L'ouvrage commence par le EdgeRank, l'algorithme qui règle l'apparition des informations (les posts et les interactions avec les posts, dites "edges" dans le Newsfeed ;  son calcul agrège trois notions : le score d'affinité avec l'utilisateur (u), la pondération des interactions par Facebook (w), la récence (d, la fraîcheur, "time decay", l'usure du temps). Le EdgeRank est une somme pondérée des actions. La formule finale reste secrète ; d'ailleurs elle change souvent, s'apparentant en cela au PageRank de Google (inspirations communes).

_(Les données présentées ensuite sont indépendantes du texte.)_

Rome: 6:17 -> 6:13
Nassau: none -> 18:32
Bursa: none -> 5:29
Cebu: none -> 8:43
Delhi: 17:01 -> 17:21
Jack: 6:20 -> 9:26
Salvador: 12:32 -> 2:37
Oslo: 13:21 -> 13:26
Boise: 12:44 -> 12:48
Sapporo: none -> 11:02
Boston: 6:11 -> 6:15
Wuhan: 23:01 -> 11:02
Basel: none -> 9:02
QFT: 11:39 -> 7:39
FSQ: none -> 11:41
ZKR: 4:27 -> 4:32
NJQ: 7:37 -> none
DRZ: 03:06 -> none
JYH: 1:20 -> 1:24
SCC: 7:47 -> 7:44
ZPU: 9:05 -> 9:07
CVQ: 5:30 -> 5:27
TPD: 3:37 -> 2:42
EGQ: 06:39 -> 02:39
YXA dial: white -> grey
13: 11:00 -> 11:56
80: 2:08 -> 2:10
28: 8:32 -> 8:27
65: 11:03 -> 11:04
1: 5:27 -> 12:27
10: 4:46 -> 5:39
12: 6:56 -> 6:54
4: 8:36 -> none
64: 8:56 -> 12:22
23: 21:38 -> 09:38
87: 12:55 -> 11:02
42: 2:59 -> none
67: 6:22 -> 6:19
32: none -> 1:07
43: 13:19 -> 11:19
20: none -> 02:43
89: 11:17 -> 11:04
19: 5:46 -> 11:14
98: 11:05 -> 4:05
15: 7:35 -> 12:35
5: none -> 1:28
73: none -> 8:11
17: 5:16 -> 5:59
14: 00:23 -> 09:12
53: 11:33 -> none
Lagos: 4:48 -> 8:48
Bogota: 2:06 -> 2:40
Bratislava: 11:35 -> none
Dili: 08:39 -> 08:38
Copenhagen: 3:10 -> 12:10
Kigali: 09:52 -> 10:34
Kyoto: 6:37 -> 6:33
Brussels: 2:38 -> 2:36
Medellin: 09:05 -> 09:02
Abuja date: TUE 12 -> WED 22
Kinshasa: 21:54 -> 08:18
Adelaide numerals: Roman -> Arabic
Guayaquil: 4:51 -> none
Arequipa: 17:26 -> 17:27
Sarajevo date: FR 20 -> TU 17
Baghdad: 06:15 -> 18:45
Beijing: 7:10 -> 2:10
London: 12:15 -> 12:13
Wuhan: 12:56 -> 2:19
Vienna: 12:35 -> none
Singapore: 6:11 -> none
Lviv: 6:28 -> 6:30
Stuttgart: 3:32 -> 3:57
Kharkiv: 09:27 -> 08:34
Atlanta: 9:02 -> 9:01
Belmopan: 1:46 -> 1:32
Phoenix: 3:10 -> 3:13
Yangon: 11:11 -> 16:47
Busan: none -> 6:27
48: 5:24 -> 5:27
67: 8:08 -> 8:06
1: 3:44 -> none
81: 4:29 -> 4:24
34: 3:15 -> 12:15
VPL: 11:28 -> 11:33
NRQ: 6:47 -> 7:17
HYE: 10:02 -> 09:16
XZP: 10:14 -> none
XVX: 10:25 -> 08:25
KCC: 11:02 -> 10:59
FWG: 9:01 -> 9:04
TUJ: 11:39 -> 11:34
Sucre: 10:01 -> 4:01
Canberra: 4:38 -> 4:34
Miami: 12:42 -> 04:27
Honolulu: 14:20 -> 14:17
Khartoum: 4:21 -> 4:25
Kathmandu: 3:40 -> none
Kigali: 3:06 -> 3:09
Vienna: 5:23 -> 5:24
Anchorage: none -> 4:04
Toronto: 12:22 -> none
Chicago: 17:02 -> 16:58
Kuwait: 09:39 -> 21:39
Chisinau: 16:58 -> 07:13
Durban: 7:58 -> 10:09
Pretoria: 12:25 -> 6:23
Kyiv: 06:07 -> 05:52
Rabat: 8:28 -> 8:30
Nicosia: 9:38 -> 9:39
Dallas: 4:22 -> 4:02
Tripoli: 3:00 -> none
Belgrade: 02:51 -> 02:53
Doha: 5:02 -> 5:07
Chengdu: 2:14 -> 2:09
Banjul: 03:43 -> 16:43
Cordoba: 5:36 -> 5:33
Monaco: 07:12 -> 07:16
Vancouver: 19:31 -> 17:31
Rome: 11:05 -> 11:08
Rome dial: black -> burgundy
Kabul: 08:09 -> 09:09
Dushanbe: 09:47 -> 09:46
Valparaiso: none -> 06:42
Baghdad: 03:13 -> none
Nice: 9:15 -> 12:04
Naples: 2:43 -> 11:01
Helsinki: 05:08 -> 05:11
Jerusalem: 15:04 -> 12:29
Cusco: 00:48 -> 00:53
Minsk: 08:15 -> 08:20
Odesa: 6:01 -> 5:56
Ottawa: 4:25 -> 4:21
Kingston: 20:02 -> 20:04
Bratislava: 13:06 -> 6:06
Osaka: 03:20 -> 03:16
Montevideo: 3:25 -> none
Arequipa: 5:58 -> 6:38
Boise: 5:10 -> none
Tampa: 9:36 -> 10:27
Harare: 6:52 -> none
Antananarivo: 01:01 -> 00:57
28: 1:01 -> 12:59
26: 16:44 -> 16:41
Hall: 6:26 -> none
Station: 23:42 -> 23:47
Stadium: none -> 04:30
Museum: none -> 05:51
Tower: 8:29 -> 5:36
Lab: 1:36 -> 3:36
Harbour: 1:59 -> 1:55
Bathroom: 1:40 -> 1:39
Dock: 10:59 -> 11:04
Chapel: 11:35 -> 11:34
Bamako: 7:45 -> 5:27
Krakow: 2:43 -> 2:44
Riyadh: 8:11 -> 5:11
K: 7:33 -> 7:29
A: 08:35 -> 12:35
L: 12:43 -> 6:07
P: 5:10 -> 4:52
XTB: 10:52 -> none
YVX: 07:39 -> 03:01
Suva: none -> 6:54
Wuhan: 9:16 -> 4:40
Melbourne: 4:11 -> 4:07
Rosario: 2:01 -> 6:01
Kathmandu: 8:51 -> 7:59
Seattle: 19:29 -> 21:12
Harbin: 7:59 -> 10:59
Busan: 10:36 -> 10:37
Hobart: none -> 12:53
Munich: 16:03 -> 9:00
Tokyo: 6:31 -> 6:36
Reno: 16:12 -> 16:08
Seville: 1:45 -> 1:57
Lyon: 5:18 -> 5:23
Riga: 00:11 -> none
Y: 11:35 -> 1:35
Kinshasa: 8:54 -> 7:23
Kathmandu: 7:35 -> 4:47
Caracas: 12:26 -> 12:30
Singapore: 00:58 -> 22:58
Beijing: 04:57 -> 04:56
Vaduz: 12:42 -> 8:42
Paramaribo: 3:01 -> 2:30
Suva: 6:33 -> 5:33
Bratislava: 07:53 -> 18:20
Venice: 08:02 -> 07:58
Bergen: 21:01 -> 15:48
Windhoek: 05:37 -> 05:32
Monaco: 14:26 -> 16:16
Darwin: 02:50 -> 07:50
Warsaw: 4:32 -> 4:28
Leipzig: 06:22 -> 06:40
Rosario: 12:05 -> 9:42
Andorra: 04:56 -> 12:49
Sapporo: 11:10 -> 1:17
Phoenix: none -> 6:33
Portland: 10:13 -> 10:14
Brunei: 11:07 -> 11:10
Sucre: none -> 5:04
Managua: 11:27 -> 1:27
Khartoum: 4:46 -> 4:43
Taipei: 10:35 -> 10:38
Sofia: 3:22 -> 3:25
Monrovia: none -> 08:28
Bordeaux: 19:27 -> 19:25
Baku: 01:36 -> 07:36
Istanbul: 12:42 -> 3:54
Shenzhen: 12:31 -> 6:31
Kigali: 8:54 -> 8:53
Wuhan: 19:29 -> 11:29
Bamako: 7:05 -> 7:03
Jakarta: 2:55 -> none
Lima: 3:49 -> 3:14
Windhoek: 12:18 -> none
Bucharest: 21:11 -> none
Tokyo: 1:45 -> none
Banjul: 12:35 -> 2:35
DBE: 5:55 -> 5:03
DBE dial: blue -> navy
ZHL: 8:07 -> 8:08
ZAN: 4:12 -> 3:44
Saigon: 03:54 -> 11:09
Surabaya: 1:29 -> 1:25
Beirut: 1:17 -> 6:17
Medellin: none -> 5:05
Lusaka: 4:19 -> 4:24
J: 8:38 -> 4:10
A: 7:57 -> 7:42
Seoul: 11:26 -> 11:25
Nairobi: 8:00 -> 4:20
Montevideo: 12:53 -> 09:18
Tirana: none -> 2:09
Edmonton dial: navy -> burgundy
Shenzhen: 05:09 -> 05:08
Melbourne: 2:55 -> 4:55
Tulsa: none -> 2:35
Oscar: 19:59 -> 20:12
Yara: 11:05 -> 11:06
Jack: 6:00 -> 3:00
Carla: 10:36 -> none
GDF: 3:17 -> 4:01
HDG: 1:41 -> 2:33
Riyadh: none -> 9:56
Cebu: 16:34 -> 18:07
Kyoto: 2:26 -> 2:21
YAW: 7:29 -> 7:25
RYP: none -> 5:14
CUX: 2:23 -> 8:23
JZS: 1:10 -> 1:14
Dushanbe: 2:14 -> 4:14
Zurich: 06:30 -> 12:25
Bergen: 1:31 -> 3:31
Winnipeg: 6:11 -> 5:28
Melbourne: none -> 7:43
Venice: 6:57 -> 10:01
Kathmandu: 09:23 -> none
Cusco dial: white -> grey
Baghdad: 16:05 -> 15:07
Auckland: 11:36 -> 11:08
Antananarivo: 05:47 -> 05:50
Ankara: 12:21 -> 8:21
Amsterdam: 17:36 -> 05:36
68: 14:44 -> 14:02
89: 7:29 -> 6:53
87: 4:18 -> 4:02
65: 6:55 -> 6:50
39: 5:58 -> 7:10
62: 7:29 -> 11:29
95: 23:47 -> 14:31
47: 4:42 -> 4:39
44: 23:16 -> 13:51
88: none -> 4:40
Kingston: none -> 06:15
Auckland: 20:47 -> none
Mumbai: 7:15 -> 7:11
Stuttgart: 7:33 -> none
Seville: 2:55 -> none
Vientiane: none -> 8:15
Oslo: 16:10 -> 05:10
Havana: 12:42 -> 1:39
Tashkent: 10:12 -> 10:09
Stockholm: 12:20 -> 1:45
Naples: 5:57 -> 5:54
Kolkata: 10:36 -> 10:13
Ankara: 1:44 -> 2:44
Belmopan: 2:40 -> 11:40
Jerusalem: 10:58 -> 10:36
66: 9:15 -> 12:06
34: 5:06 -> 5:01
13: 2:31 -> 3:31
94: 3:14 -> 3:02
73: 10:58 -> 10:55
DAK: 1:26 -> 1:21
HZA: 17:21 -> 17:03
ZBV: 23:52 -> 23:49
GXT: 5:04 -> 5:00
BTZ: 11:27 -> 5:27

Les ingrédients majeurs de la formule indiquent ce que l'on peut faire pour améliorer un PageRank, pour former et améliorer une notoriété, sur quelles variables il faut intervenir.
Facebook advertising (o.c.)
Ensuite, l'ouvrage passe en revue les différents outils de promotion et de publicité, les outils spécifiques à la gestion publicitaire sur Facebook :
  • Facebook Offers qui assure la relation entre promo et points de vente (off- ou online) où l'on peut présenter ses coupons de réduction.
  • La capacité de composer une audience sur mesure ("custom audience") à partir de numéros de téléphone, d'adresses mail, etc. pour ensuite cloner cette audience ("lookalike audience" ou "similar audience") et l'optimiser en termes de couverture et de similarité.
  • Les Partner categories, qui jusqu'à présent ne sont disponibles qu'aux Etats-Unis, fournissent aux annonceurs des audiences pour 500 catégories de produits (achats réalisés, socio-démos).
  • Les outils de création (Facebook Ads Manager), de gestion des campagnes (Power Editor), la promotion (Promoted Posts) et le parrainage des "histoires", pour émerger de la multitude des actions (status updates)
  • L'offre publicitaire exclusivement mobile
  • Le calcul de la couverture
  • L'adexchange (FBX) est également abordé avec son système d'achat RTB, de ciblage et de reciblage
Au terme de cet inventaire, bien conduit et efficacement illustré, Facebook apparaît plus que jamais comme un réseau dans le réseau, un réseau en chantier permanent, nécessairement inachevé. Sa structure, son mode de fonctionnement reflètent ceux du Web global, en plus précis, en plus riche.